CRISPR-Cas-Docker includes support for machine learning-based classification of an input crRNA sequence into its associated Cas system type [7,8,9]. This feature is a sequence-based prediction of the optimal Cas protein for a particular crRNA sequence, which is an alternative method to the structure-based prediction of optimal crRNA-Cas pairs. To learn the associations between CRISPR arrays and Cas systems, we first created a dataset of CRISPR arrays labeled with their co-localized Cas system type (Additional file 1: Fig. S3-S7). To that end, we extracted the CRISPR-Cas systems from the CRISPRCasdb [19] and labeled the CRISPR arrays co-localized within ± 10,000 base pairs with their corresponding Cas system (Additional file 1: Table S2). Next, we trained a K-Nearest Neighbors (KNN) algorithm on the curated dataset for supervised machine learning-based classification of crRNAs. Although KNN is one of the simplest classifiers in the area of machine learning, it has been used widely in the fields of gene and protein prediction, thanks to its interpretability, even when making use of complex data [20,21,22,23]. The classification analysis shows an overall prediction accuracy of 92.3%, confirming the ability of KNN to act as an accurate and efficient classifier of crRNAs into their associated Cas system type.

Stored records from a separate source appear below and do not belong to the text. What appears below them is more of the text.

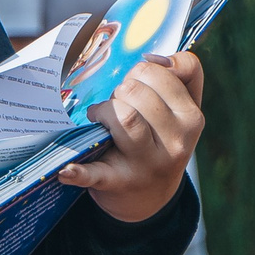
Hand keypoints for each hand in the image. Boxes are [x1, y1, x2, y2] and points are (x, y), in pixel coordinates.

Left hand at [60, 51, 204, 222]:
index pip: (161, 73)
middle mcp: (175, 142)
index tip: (137, 84)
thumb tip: (154, 57)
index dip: (142, 71)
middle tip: (116, 103)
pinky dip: (77, 172)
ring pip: (123, 117)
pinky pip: (96, 174)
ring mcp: (147, 165)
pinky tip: (64, 171)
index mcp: (191, 119)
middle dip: (119, 90)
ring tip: (100, 119)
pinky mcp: (118, 182)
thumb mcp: (186, 108)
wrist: (151, 196)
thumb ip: (185, 72)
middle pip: (136, 91)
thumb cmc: (163, 138)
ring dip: (103, 111)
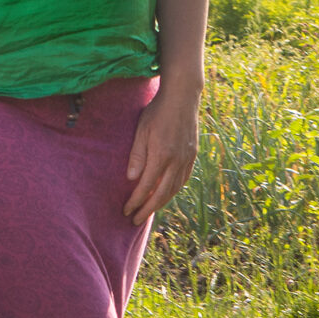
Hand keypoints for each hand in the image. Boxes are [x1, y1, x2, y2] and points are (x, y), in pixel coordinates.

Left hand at [123, 81, 200, 221]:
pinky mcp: (192, 155)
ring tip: (149, 210)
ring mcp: (187, 159)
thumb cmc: (157, 111)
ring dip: (161, 203)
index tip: (126, 210)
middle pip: (162, 194)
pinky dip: (174, 191)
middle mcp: (177, 161)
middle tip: (135, 220)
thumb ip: (137, 155)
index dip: (136, 201)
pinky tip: (166, 194)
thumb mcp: (141, 130)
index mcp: (161, 155)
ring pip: (174, 189)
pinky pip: (183, 179)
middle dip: (148, 209)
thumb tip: (131, 179)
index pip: (146, 186)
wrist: (183, 97)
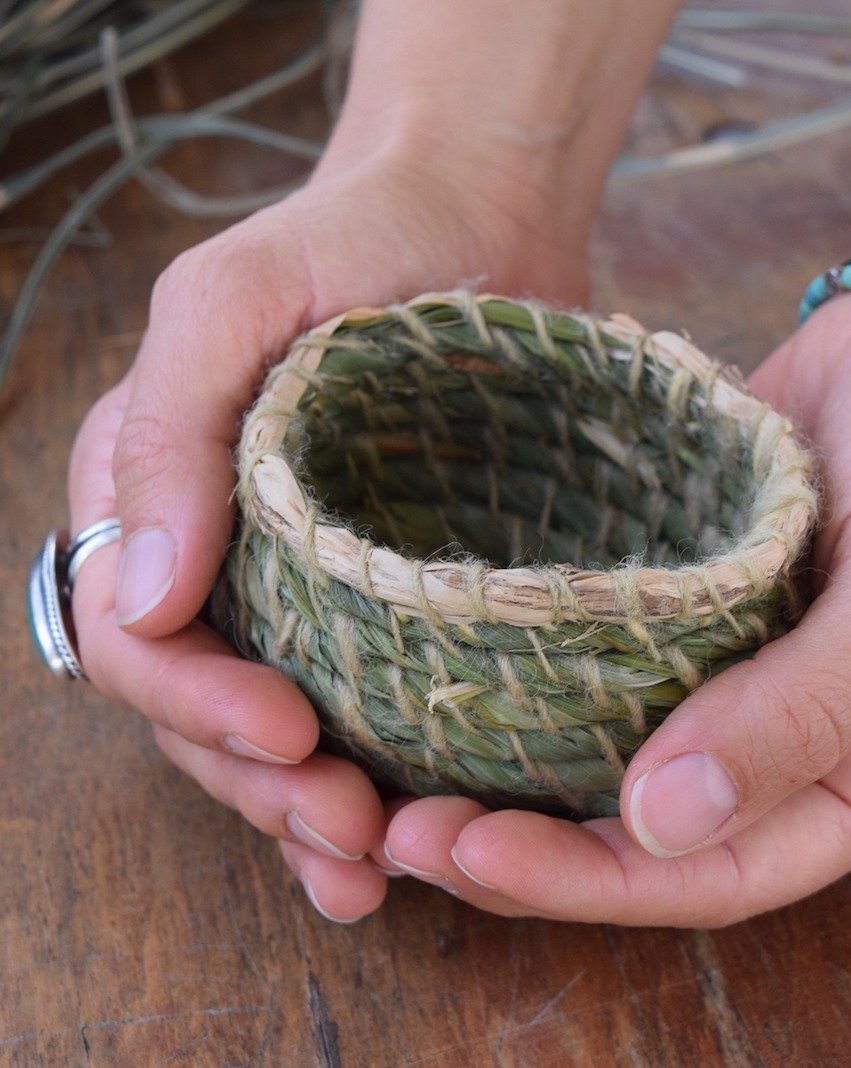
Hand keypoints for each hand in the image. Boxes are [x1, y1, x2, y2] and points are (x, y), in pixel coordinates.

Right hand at [67, 153, 586, 921]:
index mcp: (156, 494)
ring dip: (308, 814)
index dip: (195, 702)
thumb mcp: (230, 300)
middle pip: (203, 712)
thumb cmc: (351, 238)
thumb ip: (164, 433)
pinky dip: (373, 781)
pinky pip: (363, 706)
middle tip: (348, 834)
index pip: (137, 635)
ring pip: (275, 733)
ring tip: (371, 863)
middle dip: (262, 788)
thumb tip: (133, 596)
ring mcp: (308, 585)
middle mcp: (221, 555)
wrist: (476, 223)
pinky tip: (400, 838)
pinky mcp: (392, 596)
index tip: (286, 734)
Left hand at [375, 291, 850, 925]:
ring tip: (389, 777)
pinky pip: (590, 666)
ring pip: (599, 763)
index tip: (473, 856)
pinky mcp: (671, 610)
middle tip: (401, 833)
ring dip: (502, 780)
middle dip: (519, 848)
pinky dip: (521, 685)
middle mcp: (776, 752)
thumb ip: (807, 709)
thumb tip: (669, 822)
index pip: (713, 874)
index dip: (590, 882)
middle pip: (636, 837)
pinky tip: (438, 680)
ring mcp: (717, 679)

Upon assessing the performance of individual classes, the major classes with over 1,000 data points demonstrated F1 scores above 0.89. For the classes with a lower number of data points, a substantial performance gap was observed (Additional file 1: Table S3, Figure S8).

Conclusion

Designed for experimental biologists, CRISPR-Cas-Docker addresses the need to predict optimal crRNA-Cas protein pairs in silico before conducting expensive and time-consuming experiments. As metagenomic data become widely available, this bioinformatics tool enables performing a rapid preliminary study to disentangle the complex associations between multiple CRISPR arrays and Cas systems in prokaryotic genomes. Currently, CRISPR-Cas-Docker produces 3D-predicted structures of crRNAs and Cas proteins, top-10 docking models, and interactive graphs to visualize the machine learning-based classification of an input crRNA into its Cas system type. CRISPR-Cas-Docker is available as an easy-to-use and fully-integrated webserver with the aim of accelerating research in the CRISPR-Cas community by optimizing several computational tools and by providing a new evaluation method for CRISPR-Cas interactions. As future prospects, we aim at integrating AlphaFold-Multimer as a protein prediction program, making it possible to have Cas proteins with multi-unit effectors as an input to CRISPR-Cas-Docker.

Availability and requirements

Project name: CRISPR-Cas-Docker. Project home page: http://www.crisprcasdocker.org/. Operating system(s): Platform independent. Programming language: Python 3.8.13. Other requirements: Web browser and internet access. License: GNU General Public License v3.0. Any restrictions to use by non-academics: None.